**Data below:**
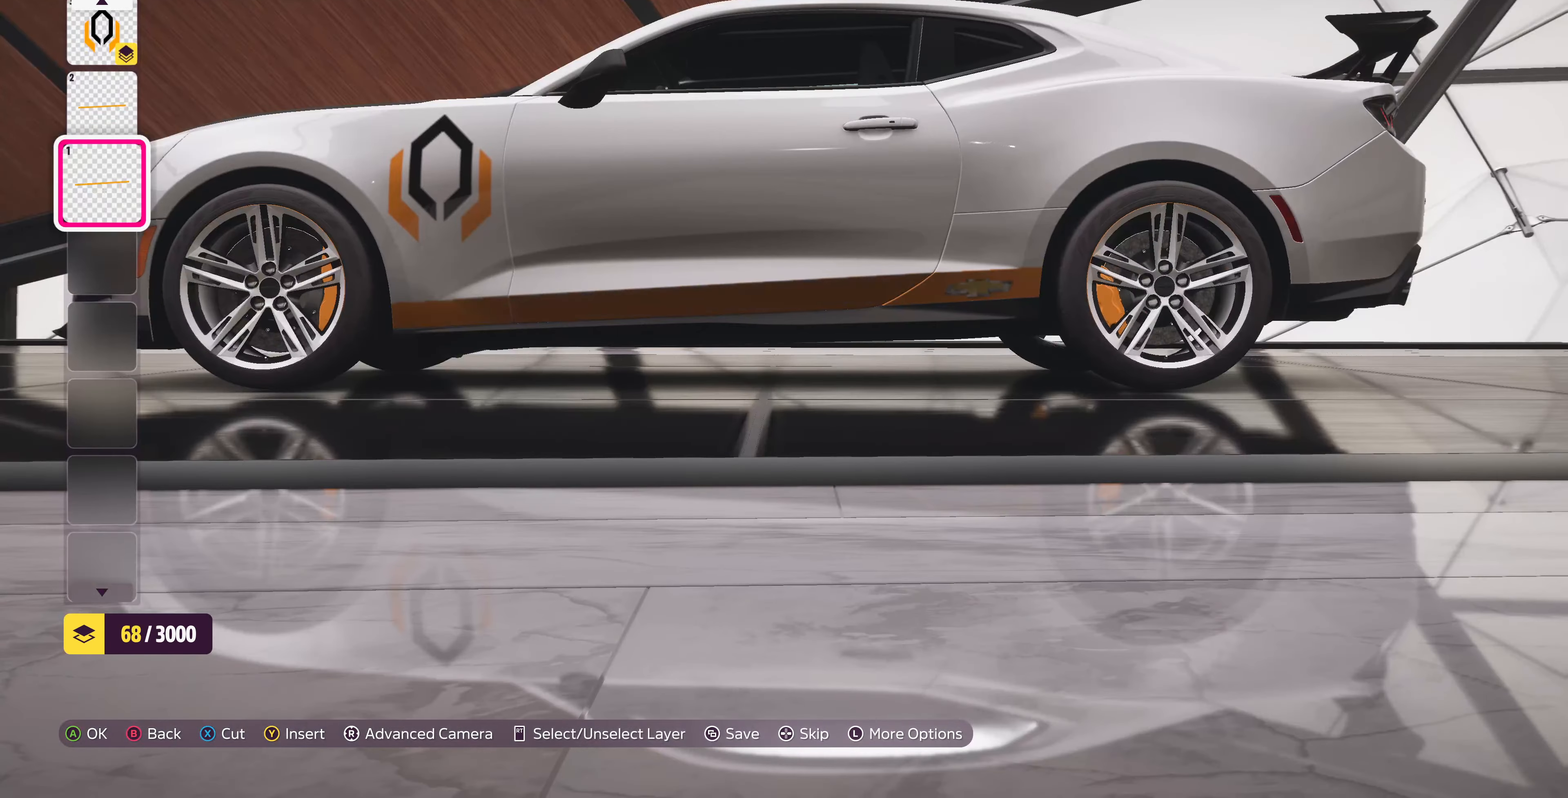
{"buttons": [], "left_stick": "center", "right_stick": "center", "events": [[167, "right_stick", "up"], [433, "right_stick", "center"]]}
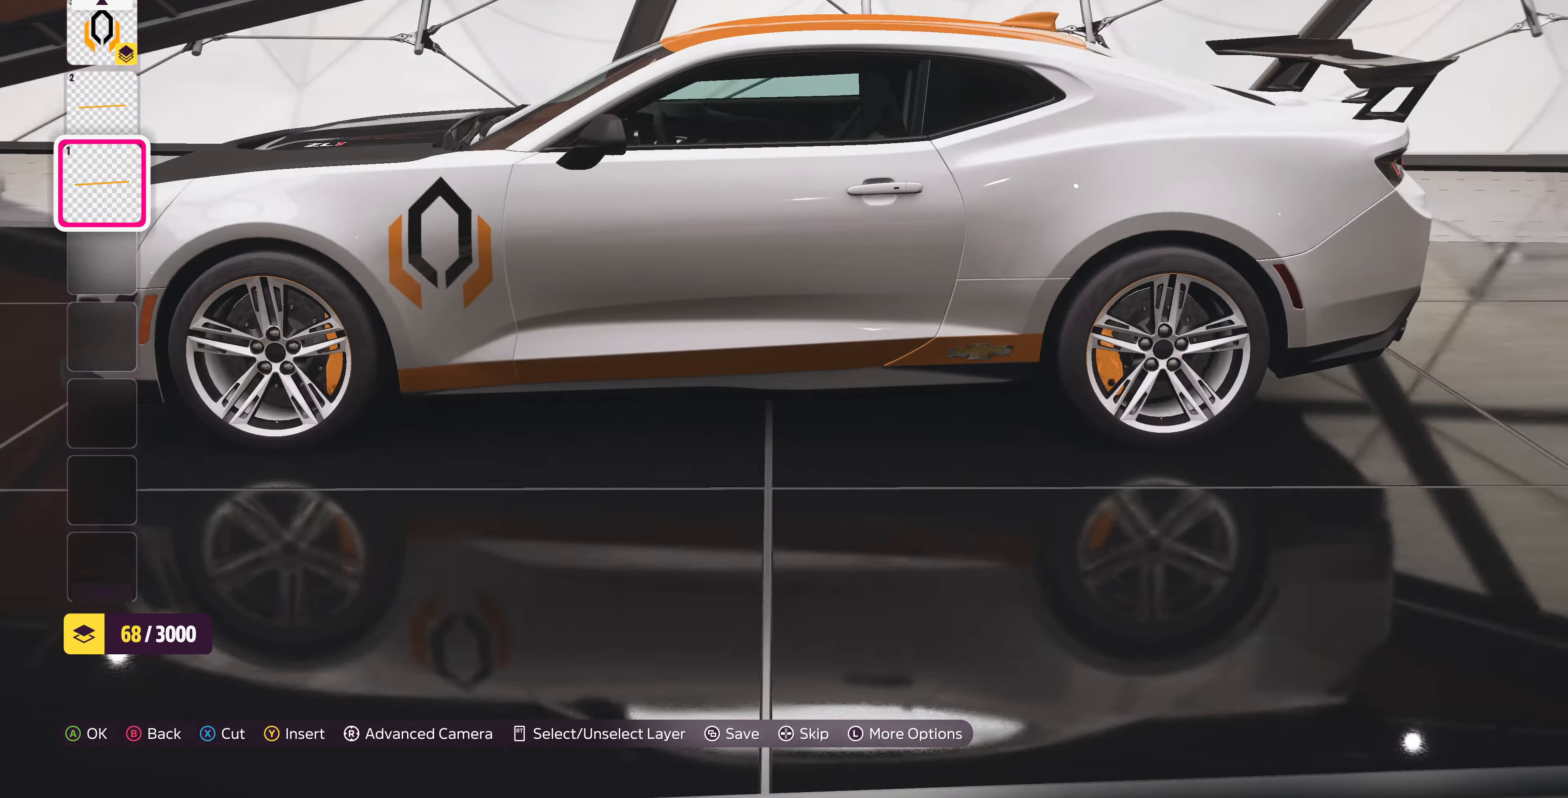
{"buttons": [], "left_stick": "center", "right_stick": "center", "events": [[167, "R1", "down"], [267, "R1", "up"], [367, "R1", "down"], [433, "R1", "up"]]}
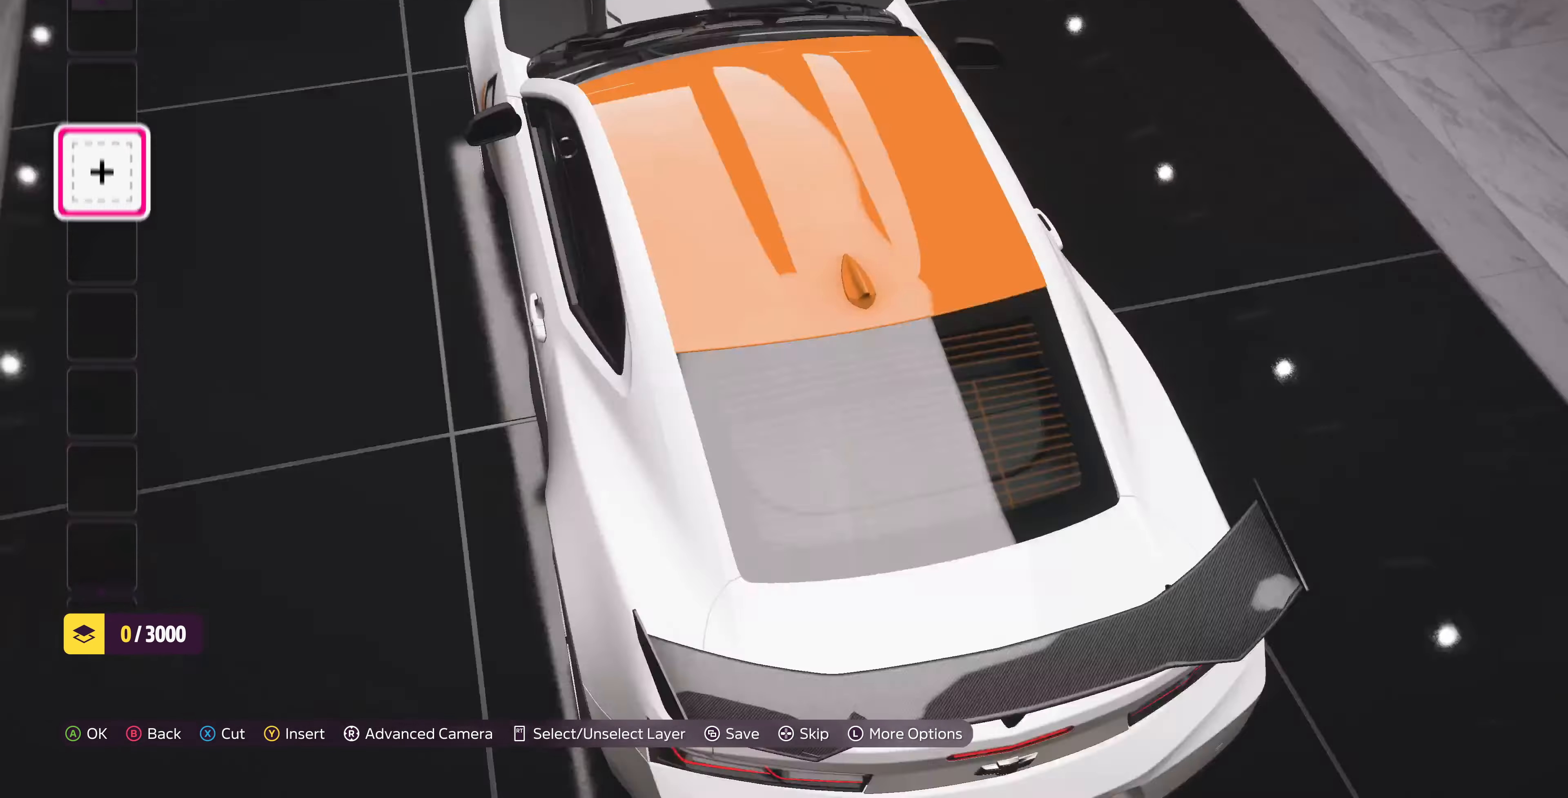
{"buttons": ["L1"], "left_stick": "center", "right_stick": "center", "events": [[200, "L1", "down"], [300, "L1", "up"], [367, "L1", "down"], [433, "L1", "up"], [500, "L1", "down"]]}
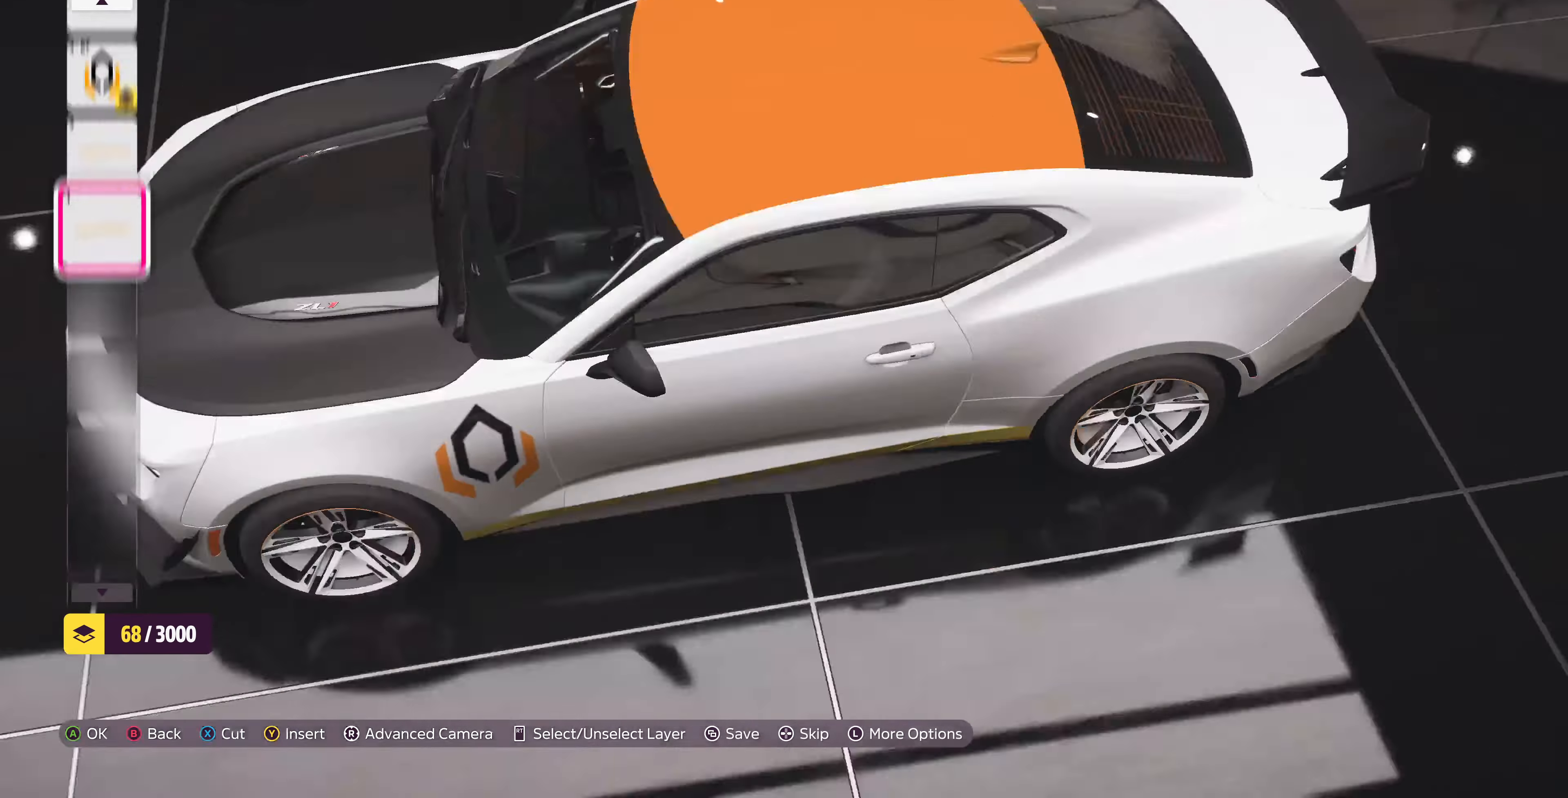
{"buttons": [], "left_stick": "center", "right_stick": "center", "events": [[100, "L1", "up"]]}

**Exercise aim:**
Return the material verbatim; the images are not to appear in the copy.

**Exercise result:**
{"buttons": [], "left_stick": "center", "right_stick": "center", "events": [[167, "right_stick", "up"], [433, "right_stick", "center"]]}
{"buttons": [], "left_stick": "center", "right_stick": "center", "events": [[167, "R1", "down"], [267, "R1", "up"], [367, "R1", "down"], [433, "R1", "up"]]}
{"buttons": ["L1"], "left_stick": "center", "right_stick": "center", "events": [[200, "L1", "down"], [300, "L1", "up"], [367, "L1", "down"], [433, "L1", "up"], [500, "L1", "down"]]}
{"buttons": [], "left_stick": "center", "right_stick": "center", "events": [[100, "L1", "up"]]}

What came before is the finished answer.